━━ EXERCISE DATA ━━

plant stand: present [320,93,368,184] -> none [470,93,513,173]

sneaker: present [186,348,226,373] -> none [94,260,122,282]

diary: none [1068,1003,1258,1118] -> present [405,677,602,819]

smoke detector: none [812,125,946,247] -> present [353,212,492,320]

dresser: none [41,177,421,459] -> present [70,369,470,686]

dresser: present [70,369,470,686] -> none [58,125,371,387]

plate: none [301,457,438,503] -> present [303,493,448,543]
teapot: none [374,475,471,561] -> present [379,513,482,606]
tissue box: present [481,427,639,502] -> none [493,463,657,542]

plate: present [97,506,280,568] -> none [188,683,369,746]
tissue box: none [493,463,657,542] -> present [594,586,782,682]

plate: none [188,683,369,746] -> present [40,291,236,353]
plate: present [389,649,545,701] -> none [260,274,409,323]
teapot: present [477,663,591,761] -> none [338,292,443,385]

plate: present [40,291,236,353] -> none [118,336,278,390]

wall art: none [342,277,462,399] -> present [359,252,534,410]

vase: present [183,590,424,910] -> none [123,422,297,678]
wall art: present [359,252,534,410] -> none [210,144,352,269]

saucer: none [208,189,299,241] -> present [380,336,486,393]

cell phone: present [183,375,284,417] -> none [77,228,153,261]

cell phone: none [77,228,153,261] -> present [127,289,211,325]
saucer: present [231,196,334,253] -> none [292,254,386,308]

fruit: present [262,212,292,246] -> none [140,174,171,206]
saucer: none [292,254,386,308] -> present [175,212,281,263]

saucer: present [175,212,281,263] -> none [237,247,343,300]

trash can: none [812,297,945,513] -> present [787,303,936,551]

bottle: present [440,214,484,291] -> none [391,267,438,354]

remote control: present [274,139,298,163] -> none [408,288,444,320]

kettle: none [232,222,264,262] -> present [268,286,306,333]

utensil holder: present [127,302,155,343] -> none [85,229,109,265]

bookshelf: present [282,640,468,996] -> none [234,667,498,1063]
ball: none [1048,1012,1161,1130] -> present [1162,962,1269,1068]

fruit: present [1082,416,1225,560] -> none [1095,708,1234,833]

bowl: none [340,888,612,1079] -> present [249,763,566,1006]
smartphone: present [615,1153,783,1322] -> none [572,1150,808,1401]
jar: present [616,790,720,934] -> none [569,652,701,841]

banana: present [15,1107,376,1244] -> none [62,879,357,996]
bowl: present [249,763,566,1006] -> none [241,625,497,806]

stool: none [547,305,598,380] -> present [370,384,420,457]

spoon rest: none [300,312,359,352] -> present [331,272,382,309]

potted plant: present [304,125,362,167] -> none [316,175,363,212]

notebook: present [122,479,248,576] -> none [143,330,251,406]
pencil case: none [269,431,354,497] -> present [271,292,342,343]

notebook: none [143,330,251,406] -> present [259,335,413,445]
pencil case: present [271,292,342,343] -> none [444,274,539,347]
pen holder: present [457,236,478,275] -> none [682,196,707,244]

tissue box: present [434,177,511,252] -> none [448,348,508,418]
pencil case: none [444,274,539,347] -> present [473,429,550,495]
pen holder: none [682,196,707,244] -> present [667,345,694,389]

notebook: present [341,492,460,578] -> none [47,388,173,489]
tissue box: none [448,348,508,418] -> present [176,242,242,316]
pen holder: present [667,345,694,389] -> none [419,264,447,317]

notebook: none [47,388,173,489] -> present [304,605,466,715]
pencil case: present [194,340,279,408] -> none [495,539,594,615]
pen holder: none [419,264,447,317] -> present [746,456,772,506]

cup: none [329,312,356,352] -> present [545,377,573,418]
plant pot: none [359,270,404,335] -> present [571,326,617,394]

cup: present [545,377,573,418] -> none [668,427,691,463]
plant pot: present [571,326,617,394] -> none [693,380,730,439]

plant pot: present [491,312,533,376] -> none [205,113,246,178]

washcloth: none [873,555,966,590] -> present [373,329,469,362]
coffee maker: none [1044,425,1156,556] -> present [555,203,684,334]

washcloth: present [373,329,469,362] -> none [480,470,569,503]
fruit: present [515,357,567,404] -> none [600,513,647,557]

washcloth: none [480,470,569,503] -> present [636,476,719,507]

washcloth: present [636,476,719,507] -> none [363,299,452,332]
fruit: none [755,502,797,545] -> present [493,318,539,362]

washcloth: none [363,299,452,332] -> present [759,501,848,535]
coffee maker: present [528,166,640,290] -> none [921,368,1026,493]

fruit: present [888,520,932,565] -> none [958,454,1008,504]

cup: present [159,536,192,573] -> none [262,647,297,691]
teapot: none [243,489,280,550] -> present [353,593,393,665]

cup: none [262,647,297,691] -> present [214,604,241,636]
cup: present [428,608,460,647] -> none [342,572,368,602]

━━━

AIM OF THE EXERCISE:
Having read the material, return all of it word for word.

SOLUTION TO THIS EXERCISE:
plant stand: present [320,93,368,184] -> none [470,93,513,173]

sneaker: present [186,348,226,373] -> none [94,260,122,282]

diary: none [1068,1003,1258,1118] -> present [405,677,602,819]

smoke detector: none [812,125,946,247] -> present [353,212,492,320]

dresser: none [41,177,421,459] -> present [70,369,470,686]

dresser: present [70,369,470,686] -> none [58,125,371,387]

plate: none [301,457,438,503] -> present [303,493,448,543]
teapot: none [374,475,471,561] -> present [379,513,482,606]
tissue box: present [481,427,639,502] -> none [493,463,657,542]

plate: present [97,506,280,568] -> none [188,683,369,746]
tissue box: none [493,463,657,542] -> present [594,586,782,682]

plate: none [188,683,369,746] -> present [40,291,236,353]
plate: present [389,649,545,701] -> none [260,274,409,323]
teapot: present [477,663,591,761] -> none [338,292,443,385]

plate: present [40,291,236,353] -> none [118,336,278,390]

wall art: none [342,277,462,399] -> present [359,252,534,410]

vase: present [183,590,424,910] -> none [123,422,297,678]
wall art: present [359,252,534,410] -> none [210,144,352,269]

saucer: none [208,189,299,241] -> present [380,336,486,393]

cell phone: present [183,375,284,417] -> none [77,228,153,261]

cell phone: none [77,228,153,261] -> present [127,289,211,325]
saucer: present [231,196,334,253] -> none [292,254,386,308]

fruit: present [262,212,292,246] -> none [140,174,171,206]
saucer: none [292,254,386,308] -> present [175,212,281,263]

saucer: present [175,212,281,263] -> none [237,247,343,300]

trash can: none [812,297,945,513] -> present [787,303,936,551]

bottle: present [440,214,484,291] -> none [391,267,438,354]

remote control: present [274,139,298,163] -> none [408,288,444,320]

kettle: none [232,222,264,262] -> present [268,286,306,333]

utensil holder: present [127,302,155,343] -> none [85,229,109,265]

bookshelf: present [282,640,468,996] -> none [234,667,498,1063]
ball: none [1048,1012,1161,1130] -> present [1162,962,1269,1068]

fruit: present [1082,416,1225,560] -> none [1095,708,1234,833]

bowl: none [340,888,612,1079] -> present [249,763,566,1006]
smartphone: present [615,1153,783,1322] -> none [572,1150,808,1401]
jar: present [616,790,720,934] -> none [569,652,701,841]

banana: present [15,1107,376,1244] -> none [62,879,357,996]
bowl: present [249,763,566,1006] -> none [241,625,497,806]

stool: none [547,305,598,380] -> present [370,384,420,457]

spoon rest: none [300,312,359,352] -> present [331,272,382,309]

potted plant: present [304,125,362,167] -> none [316,175,363,212]

notebook: present [122,479,248,576] -> none [143,330,251,406]
pencil case: none [269,431,354,497] -> present [271,292,342,343]

notebook: none [143,330,251,406] -> present [259,335,413,445]
pencil case: present [271,292,342,343] -> none [444,274,539,347]
pen holder: present [457,236,478,275] -> none [682,196,707,244]

tissue box: present [434,177,511,252] -> none [448,348,508,418]
pencil case: none [444,274,539,347] -> present [473,429,550,495]
pen holder: none [682,196,707,244] -> present [667,345,694,389]

notebook: present [341,492,460,578] -> none [47,388,173,489]
tissue box: none [448,348,508,418] -> present [176,242,242,316]
pen holder: present [667,345,694,389] -> none [419,264,447,317]

notebook: none [47,388,173,489] -> present [304,605,466,715]
pencil case: present [194,340,279,408] -> none [495,539,594,615]
pen holder: none [419,264,447,317] -> present [746,456,772,506]

cup: none [329,312,356,352] -> present [545,377,573,418]
plant pot: none [359,270,404,335] -> present [571,326,617,394]

cup: present [545,377,573,418] -> none [668,427,691,463]
plant pot: present [571,326,617,394] -> none [693,380,730,439]

plant pot: present [491,312,533,376] -> none [205,113,246,178]

washcloth: none [873,555,966,590] -> present [373,329,469,362]
coffee maker: none [1044,425,1156,556] -> present [555,203,684,334]

washcloth: present [373,329,469,362] -> none [480,470,569,503]
fruit: present [515,357,567,404] -> none [600,513,647,557]

washcloth: none [480,470,569,503] -> present [636,476,719,507]

washcloth: present [636,476,719,507] -> none [363,299,452,332]
fruit: none [755,502,797,545] -> present [493,318,539,362]

washcloth: none [363,299,452,332] -> present [759,501,848,535]
coffee maker: present [528,166,640,290] -> none [921,368,1026,493]

fruit: present [888,520,932,565] -> none [958,454,1008,504]

cup: present [159,536,192,573] -> none [262,647,297,691]
teapot: none [243,489,280,550] -> present [353,593,393,665]

cup: none [262,647,297,691] -> present [214,604,241,636]
cup: present [428,608,460,647] -> none [342,572,368,602]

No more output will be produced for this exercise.